Researchers have demonstrated two machine-learning techniques that, when combined to analyze social-media posts, can boost early detection of clinical depression by 10% over the current state of the art.
Members of the team, all faculty at the University of A Coruña in Spain, had their work published online June 14 in the Journal of Medical Internet Research.
Senior author Victor Carneiro, PhD, and colleagues identified 887 individuals whose language on a depression subreddit at Reddit.com suggested possible major depressive disorder.
Of these, 135 indicated they’d indeed been diagnosed with the condition. These self-reported diagnoses served as the definitive outcome against which the researchers compared the performance of their automated tools.
Characterizing the challenge of diagnosing depression via social media as a classification problem, the researchers developed two algorithms to comb through more than 500,000 posts and comments for textual, semantic and writing features.
They initially tried a model based on a single binary classifier and two threshold functions—one positive and another negative. This yielded mediocre results and proved onerously time-consuming, as the classifier needed copious evidence to confirm or reject the presence of depression.
The better-performing model used a dual approach, running one algorithm to detect depression and another to rule it out.
“Interestingly, writing features become crucial for the positive model (in charge of detecting depression cases), along with semantic similarity and textual similarity, although limited to the post text field,” the authors commented. “On the contrary, the negative model (predicting nondepression cases) can follow a much simpler approach based on semantic or textual similarity.”
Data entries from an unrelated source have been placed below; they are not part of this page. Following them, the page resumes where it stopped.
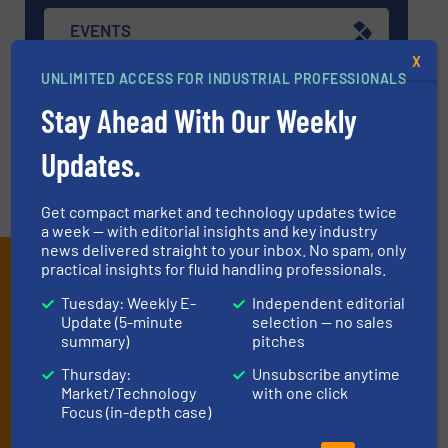
EVENTS
X
UNLIMITED ACCESS FOR INDUSTRIAL PROFESSIONALS
VIDEOS
Stay Ahead With Our Weekly
Updates.
Get compact market and technology updates twice
a week — with editorial insights and key industry
news delivered straight to your inbox. No spam, only
Subscribe to our e-
practical insights for fluid handling professionals.
Newsletters
Tuesday: Weekly E-
Independent editorial
Update (5-minute
selection — no sales
summary)
pitches
Get the extensive coverage for fluid
Thursday:
Unsubscribe anytime
handling professionals who buy, maintain,
Market/Technology
with one click
manage or operate equipment, delivered to
Focus (in-depth case)
your inbox.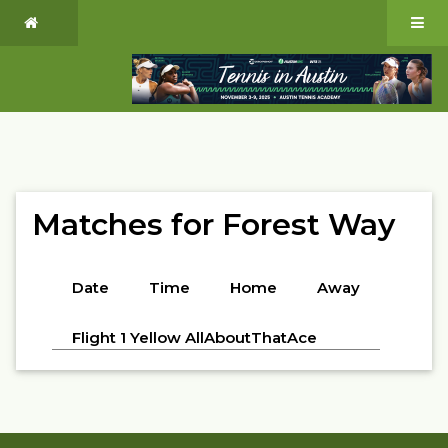
Matches for Forest Way
Date
Time
Home
Away
Flight 1 Yellow AllAboutThatAce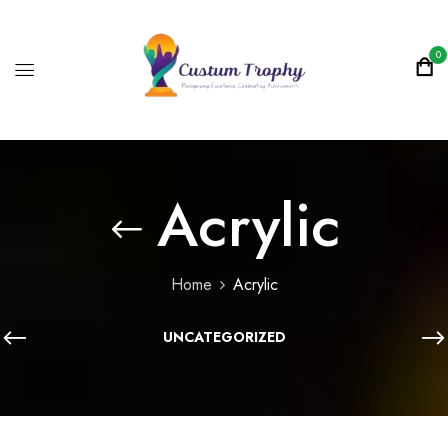
0
Acrylic
Home
Acrylic
UNCATEGORIZED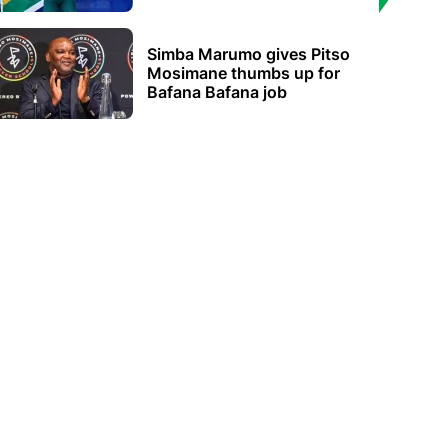
Simba Marumo gives Pitso
Mosimane thumbs up for
Bafana Bafana job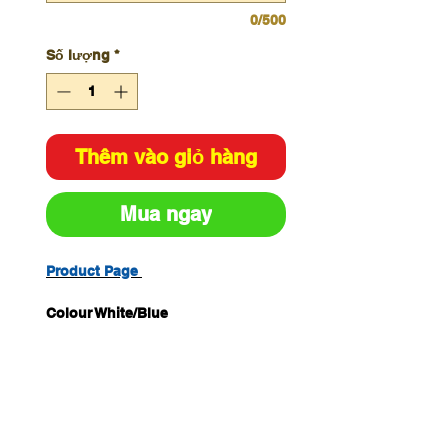
0/500
Số lượng
*
Thêm vào giỏ hàng
Mua ngay
Product Page
Colour White/Blue
Size H450mm x W600mm
Material Metal
Unit of Measure Each Pack
Quantity 1
Legend Hearing Protection Must
Be Worn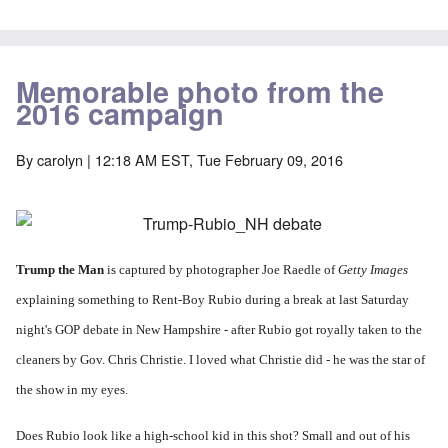
Memorable photo from the
2016 campaign
By
carolyn
| 12:18 AM EST, Tue February 09, 2016
Trump the Man
is captured by photographer
Joe Raedle of
Getty Images
explaining something to Rent-Boy Rubio during a break at last Saturday
night's GOP debate in New Hampshire -
after Rubio got royally taken to the
cleaners by Gov. Chris Christie. I loved what Christie did - he was the star of
the show in my eyes.
Does Rubio look like a high-school kid in this shot? Small and out of his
The study’s control group consisted of a large, randomly selected subset of “Redditors,” including some who self-reported no depression diagnosis yet were active on the depression subreddit.
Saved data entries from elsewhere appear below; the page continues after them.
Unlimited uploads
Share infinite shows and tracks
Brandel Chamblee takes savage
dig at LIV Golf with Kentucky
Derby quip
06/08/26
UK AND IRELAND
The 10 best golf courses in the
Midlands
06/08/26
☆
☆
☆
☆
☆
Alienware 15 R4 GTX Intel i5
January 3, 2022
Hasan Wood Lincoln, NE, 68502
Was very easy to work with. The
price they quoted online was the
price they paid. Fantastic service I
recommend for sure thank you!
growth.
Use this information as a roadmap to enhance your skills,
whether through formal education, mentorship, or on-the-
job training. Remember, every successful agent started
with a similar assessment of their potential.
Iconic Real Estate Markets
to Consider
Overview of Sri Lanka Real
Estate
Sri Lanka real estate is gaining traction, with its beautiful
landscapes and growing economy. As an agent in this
“In comparison with [current] state-of-the-art detection models, our results showed how the dual model is able to improve performance up to more than 10%,” Carneiro et al. concluded. “We consider that these results can help in the development of new tools to identify at-risk individuals, enabling those people suffering from depression to be detected and receive treatment as soon as possible.”
The authors plan to study different model combinations for their dual approach “with an intense focus on new machine learning algorithms and feature sets.”